Yang mengejutkan adalah, KPK menemukan belasan pucuk senjata api di rumah dinas sang menteri.
"Mengenai senjata api, kami ingin jelaskan begini saja, karena dalam proses penggeledahan tentu yang kami ambil dan analisis adalah yang bekaitan dengan perkara. Apa betul ada senpi, kami ingin jelaskan bahwa kami sudah berkoordinasi dengan Kepolisian Daerah DKI Jakarta tentunya terkait temuan yang ada dalam penggeledahan itu," jelas Ali di Jakarta, Jumat (29/9/2023).
Dugaan Kasus Menpora Dito
Nama Menpora Dito Ariotedjo beberapa kali disebut oleh saksi di kasus korupsi BTS Kemkominfo yang telah menjerat Johnny Plate, eks Menteri Komunikasi dan Informatika (Menkominfo).
Dito disebut 'kecipratan' dana Rp27 miliar dalam proyek tersebut. Uang tersebut kemudian dikembalikan oleh seorang kurir ke Kejagung.
Atas tudingan itu, Menpora membantah dan memastikan tak terlibat di kasus korupsi BTS.
“Teman-teman pada tahu lah, berita gue lagi viral hari ini. Tapi karena gue tahu gue tidak salah, ya percaya diri saja, itu risiko yang harus diambil,” ujar Dito pada sela acara Ideafest 2023, Sabtu (30/9/2023).
Adapun, nama Dito mencuat saat Majelis Hakim yang mencecar Irwan mengenai dana yang dikeluarkan untuk mengamankan kasus tersebut.
Perinciannya, Irwan pertama kali menyerahkan Rp15 miliar kepada Edward Hutahaean, kemudian kepada seseorang bernama Windu Aji sebanyak dua kali sebesar Rp30 miliar.
Sementara itu, Dito disebut menjadi sosok terakhir yang disebut telah menerima uang pengamanan kasus dengan nominal Rp27 miliar.
"Ciri-ciri orangnya apakah tinggi besar?" tanya Hakim, dalam sidang Rabu (27/9/2023).
"Tinggi besar," kata Irwan.
"Apakah Dito itu Menpora sekarang?" tegas Hakim.
"Iya," jawab Irwan.
"Benar? Harus jelas. Kepentingan apa dia dengan masalah BTS ini, Rp27 M," lanjut hakim.
"Untuk penyelesaian kasus Yang Mulia," ungkap Irwan.
Sementara itu saksi sekaligus tersangka kasus dugaan korupsi BTS Kominfo, Windi Purnama menyampaikan bahwa ada aliran dana masuk ke kantong pejabat Badan Pemeriksa Keuangan (BPK) Rp40 miliar.

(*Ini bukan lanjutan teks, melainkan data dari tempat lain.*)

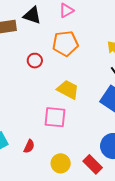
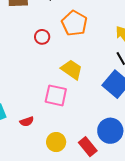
orange pentagon: (65, 43) -> (74, 23), turned 30
red semicircle: (29, 146) -> (27, 122), turned 40

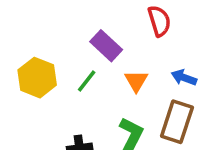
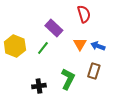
orange triangle: (136, 81) -> (80, 44), moved
brown rectangle: (177, 122) -> (94, 71), size x0.7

Awalnya, Windi mengaku diminta oleh eks Direktur Utama BAKTI Kominfo, Anang Achmad Latif untuk memberikan uang sejumlah uang ke pejabat BPK bernama Sadikin di parkiran Hotel Grand Hyatt.
"[Pejabat] Badan Pemeriksa Keuangan yang mulia [sebesar Rp40 miliar]," kata Windi.
Kemudian, Hakim Ketua Fahzal Hendri tercengang ketika uang puluhan miliar itu diberikan saat diparkiran dan mempertanyakan pecahan apa yang dibawa dalam koper tersebut.
"Ya Allah, Rp40 miliar diserahkan di parkiran? Uang apa itu? Uang rupiah atau dolar AS, dolar Singapura, atau Euro?" tanya Fahzal.
Windi kemudian menerangkan bahwa uang tersebut diantar ke Sadikin dalam pecahan dolar Singapura dan Amerika.
"Uang asing pak. Saya lupa detailnya mungkin gabungan dolar AS dan dolar Singapura," jawab Windi.